Hükümet seçim bildirgesinde “baskıya giderken düşmüş” dediği çözüm süreciyle ilgili bölümü açıkladı.
“Demokratik adımlar için anayasal değişimin şart olduğu, iktidar partisinin Meclis çatısı altında ‘yeni bir toplumsal sözleşme’ için çağrıda bulunduğu” bu açıklamada tekrar ediliyor.
20’inci yüzyılın Türkiye’sinin “en maliyetli sorunu”nun 21’inci yüzyılda ağır faturalar ödeyerek devamına izin verilmeyeceğini ilan ettikleri, gelinen noktada çözüm sürecinin sadece ülkemizde değil bölgemizdeki huzur ve barış ortamının reçetesi haline geldiği belirtiliyor.
Demokrasi ve insan hakları
Çözüm sürecinin “Türkiye’nin normalleşmesinin yol haritası olduğu” söyleniyor. Ama sonuçta anlatılanlar bugüne kadar yapılan açıklamalardan farklı bir boyut ortaya koymamıştır.
Muhalefet partilerinin yapılan çağrılara cevap vermediği, yardımcı olmadığı vurgulanırken muhalefet partilerinin bu süreçte dışlandıkları, “biz süreçten haberdar değiliz, İmralı’yla alınan kararlar bizimle tartışılmadı” dediklerini de unutmamak gerekir.
Türkiye’nin geleceğiyle ilgili hayati önemdeki kararların Meclis’te tüm boyutlarıyla tartışılarak alınması demokrasinin gereğidir.
HDP de açıkladığı seçim bildirgesinde “demokrasiye inananlarız, insan hakları savunucularıyız” derken bir yanda silah bırakmamış ve terörü sürdüren bir terör örgütünü desteklemekte olduğunu unutmamalıdır. Hala Güneydoğu’daki çatışmaların, patlamaların hangi demokratik anlayışta yeri olabilir?
Seçim borcu!
İnsan hakları ve demokrasi silahla, terörle yürütülebilecek kavramlar değildir. İktidar Partisi seçim beyannamesine “yerel yönetimlere yetki devri” yapılacağını, devlet sisteminin tümüyle değişeceğini bildirirken bunun sonuçlarının ne olacağını halkla paylaşarak etraflıca tartışmalıdır.

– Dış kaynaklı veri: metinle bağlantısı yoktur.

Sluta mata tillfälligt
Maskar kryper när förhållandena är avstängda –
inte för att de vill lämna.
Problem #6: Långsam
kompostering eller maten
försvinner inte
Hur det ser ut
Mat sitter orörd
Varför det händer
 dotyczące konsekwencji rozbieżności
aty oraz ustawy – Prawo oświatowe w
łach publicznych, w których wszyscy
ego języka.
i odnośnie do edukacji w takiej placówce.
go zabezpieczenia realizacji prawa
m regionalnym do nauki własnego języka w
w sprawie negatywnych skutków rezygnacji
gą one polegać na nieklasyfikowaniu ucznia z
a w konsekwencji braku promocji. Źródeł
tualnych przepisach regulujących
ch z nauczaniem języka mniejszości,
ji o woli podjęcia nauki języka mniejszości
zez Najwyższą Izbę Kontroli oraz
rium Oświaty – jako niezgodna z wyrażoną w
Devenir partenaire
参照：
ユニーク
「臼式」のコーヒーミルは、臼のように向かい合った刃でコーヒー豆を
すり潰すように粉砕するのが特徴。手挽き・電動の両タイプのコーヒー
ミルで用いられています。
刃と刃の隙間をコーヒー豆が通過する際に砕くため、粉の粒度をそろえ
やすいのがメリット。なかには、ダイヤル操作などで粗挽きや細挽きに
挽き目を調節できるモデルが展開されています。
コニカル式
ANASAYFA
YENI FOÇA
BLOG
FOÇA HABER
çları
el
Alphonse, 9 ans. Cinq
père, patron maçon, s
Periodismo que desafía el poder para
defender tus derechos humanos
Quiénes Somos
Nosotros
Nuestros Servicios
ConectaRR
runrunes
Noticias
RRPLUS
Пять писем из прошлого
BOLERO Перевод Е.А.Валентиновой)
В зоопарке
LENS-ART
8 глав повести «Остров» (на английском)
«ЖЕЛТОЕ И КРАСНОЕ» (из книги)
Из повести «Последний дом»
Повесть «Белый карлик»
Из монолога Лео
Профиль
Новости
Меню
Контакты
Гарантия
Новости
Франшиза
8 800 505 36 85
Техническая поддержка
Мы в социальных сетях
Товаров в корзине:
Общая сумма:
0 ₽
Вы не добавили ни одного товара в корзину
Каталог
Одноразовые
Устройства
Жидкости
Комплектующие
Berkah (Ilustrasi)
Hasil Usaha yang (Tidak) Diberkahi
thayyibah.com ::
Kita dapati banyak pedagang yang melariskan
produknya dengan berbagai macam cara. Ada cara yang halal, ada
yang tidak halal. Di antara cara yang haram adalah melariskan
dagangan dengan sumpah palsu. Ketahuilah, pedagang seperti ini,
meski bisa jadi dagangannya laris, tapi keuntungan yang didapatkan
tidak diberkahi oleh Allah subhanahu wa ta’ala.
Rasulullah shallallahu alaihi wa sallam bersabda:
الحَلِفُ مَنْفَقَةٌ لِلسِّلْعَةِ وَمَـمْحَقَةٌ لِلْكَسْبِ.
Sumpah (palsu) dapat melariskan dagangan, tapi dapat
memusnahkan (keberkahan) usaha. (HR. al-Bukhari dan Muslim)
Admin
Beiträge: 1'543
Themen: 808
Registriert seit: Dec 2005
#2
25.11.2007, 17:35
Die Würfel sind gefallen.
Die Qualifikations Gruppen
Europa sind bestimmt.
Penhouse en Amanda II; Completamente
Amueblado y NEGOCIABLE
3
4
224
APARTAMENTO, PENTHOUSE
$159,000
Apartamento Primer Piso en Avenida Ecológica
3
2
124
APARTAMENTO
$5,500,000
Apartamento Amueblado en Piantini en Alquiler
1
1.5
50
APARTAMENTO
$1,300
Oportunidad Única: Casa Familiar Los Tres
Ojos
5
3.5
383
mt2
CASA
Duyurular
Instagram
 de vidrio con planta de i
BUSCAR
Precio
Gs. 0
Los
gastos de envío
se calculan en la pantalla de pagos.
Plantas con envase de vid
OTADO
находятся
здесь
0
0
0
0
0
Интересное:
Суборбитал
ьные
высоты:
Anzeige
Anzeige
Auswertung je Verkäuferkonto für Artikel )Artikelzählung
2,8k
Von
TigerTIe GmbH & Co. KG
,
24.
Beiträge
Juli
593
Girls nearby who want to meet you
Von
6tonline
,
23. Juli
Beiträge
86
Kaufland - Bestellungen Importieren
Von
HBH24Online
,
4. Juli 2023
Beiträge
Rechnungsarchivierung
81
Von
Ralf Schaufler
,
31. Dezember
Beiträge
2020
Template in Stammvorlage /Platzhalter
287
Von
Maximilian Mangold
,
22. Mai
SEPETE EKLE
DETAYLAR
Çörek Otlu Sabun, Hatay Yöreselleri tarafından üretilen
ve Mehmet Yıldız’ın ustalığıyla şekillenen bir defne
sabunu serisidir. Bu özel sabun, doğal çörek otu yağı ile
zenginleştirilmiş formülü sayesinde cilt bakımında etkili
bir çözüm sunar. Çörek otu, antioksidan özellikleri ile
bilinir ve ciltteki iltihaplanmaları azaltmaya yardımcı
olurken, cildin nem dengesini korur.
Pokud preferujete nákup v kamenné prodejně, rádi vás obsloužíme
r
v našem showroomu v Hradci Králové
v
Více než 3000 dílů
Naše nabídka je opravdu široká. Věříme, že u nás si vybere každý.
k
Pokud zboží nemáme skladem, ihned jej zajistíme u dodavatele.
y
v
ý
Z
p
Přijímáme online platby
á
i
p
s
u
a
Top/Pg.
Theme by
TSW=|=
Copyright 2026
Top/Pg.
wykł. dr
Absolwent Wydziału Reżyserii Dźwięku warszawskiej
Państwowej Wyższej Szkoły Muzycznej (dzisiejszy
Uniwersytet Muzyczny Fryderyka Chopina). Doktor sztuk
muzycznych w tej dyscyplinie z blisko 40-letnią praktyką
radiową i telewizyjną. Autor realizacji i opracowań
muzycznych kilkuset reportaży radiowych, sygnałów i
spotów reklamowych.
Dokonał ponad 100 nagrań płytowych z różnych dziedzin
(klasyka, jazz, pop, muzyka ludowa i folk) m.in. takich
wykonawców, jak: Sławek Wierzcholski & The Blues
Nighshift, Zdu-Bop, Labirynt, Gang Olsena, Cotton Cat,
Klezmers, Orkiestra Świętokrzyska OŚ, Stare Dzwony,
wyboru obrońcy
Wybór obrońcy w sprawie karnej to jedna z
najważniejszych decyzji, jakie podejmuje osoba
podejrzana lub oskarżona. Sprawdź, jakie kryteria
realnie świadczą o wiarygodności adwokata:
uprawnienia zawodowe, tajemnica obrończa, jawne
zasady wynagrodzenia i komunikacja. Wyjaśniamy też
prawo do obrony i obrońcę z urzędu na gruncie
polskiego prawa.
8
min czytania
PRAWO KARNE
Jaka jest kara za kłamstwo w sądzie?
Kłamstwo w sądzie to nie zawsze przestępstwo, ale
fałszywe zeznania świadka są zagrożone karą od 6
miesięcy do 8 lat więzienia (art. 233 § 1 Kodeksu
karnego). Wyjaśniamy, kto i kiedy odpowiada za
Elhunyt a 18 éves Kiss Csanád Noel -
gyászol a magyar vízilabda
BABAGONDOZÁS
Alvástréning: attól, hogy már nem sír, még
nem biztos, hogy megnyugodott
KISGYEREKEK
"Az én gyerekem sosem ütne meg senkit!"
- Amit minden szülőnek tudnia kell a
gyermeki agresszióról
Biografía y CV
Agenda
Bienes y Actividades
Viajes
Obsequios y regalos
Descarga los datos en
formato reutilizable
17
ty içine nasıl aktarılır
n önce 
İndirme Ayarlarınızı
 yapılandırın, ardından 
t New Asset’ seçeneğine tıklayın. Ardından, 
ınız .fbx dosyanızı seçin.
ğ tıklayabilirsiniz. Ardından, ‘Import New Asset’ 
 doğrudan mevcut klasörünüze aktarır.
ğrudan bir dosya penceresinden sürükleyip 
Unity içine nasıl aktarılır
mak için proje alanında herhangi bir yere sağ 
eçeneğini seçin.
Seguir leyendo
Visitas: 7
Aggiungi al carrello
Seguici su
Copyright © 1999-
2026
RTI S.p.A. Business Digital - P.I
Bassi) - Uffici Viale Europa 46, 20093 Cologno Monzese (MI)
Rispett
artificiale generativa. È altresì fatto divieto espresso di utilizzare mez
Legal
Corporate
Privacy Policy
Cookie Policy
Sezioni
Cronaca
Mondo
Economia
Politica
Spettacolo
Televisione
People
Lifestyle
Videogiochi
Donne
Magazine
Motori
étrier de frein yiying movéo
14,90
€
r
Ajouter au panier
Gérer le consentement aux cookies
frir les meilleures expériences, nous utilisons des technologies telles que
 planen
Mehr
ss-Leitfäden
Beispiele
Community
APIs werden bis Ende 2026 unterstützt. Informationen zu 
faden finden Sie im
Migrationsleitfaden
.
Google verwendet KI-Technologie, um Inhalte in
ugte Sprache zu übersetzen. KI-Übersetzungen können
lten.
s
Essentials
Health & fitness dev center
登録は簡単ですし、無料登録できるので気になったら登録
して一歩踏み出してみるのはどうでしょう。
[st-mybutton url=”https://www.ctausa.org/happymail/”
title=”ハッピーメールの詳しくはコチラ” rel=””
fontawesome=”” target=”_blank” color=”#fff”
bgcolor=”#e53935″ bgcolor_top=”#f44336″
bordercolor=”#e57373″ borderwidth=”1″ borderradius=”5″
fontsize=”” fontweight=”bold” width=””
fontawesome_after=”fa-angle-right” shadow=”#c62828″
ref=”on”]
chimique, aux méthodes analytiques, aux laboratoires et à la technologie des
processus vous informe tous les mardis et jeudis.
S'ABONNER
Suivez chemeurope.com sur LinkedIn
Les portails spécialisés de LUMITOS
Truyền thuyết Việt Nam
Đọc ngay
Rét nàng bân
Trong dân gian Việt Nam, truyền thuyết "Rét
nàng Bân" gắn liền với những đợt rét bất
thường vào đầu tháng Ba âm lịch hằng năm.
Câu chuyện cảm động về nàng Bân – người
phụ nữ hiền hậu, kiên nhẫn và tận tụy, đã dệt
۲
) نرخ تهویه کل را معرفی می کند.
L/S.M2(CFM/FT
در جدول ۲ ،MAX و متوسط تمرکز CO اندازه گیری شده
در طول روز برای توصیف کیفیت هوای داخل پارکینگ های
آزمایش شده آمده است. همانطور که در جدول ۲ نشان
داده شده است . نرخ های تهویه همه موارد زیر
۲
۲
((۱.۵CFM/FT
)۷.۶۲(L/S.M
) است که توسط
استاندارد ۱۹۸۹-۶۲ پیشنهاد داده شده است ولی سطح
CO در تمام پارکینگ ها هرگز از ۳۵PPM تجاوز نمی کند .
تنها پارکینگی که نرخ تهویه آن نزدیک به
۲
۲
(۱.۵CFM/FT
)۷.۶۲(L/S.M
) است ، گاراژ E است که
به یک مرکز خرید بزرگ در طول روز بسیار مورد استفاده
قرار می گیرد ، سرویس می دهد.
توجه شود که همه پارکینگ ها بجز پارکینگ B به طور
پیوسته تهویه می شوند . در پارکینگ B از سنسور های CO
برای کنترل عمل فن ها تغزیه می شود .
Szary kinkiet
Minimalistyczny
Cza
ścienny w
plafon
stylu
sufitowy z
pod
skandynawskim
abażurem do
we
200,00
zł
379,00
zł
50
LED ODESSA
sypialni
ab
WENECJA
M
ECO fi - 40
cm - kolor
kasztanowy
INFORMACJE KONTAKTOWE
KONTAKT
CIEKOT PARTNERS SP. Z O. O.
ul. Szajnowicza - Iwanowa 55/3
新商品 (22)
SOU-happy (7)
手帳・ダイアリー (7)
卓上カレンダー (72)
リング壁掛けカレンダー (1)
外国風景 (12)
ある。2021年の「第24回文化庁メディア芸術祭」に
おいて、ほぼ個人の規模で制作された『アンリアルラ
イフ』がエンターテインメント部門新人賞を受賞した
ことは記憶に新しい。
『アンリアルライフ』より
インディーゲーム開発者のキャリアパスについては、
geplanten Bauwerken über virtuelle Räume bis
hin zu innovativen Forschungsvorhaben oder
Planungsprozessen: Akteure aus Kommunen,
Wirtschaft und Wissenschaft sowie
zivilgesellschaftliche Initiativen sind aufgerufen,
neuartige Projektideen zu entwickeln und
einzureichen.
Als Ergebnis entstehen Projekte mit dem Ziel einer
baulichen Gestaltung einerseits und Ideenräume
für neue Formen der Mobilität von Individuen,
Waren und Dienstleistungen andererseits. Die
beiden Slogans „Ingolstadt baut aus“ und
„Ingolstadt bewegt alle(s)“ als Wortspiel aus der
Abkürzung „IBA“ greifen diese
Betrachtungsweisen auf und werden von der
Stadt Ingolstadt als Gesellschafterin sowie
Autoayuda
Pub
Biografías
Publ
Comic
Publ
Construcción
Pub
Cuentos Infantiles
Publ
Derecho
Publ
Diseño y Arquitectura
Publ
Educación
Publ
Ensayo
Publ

Çözüm sürecinin neden “sadece Türkiye için değil, bölge için barış ve huzur” demek olduğunu, aradaki ilişkiyi anlatmalı soru işaretlerini cevaplamalıdır.
HDP de üstü kapalı sloganlar yerine huzur ve barış için silahların bırakılacağı, başkanlık sistemine destek verip vermeyeceği konularını netleştirmelidir.
Siyasi partilerin sloganlar veya arka arkaya dizilmiş parlak cümleler yerine seçim öncesi seçmenin kafasındaki sorulara kesin cevaplar vermesi topluma karşı borçtur!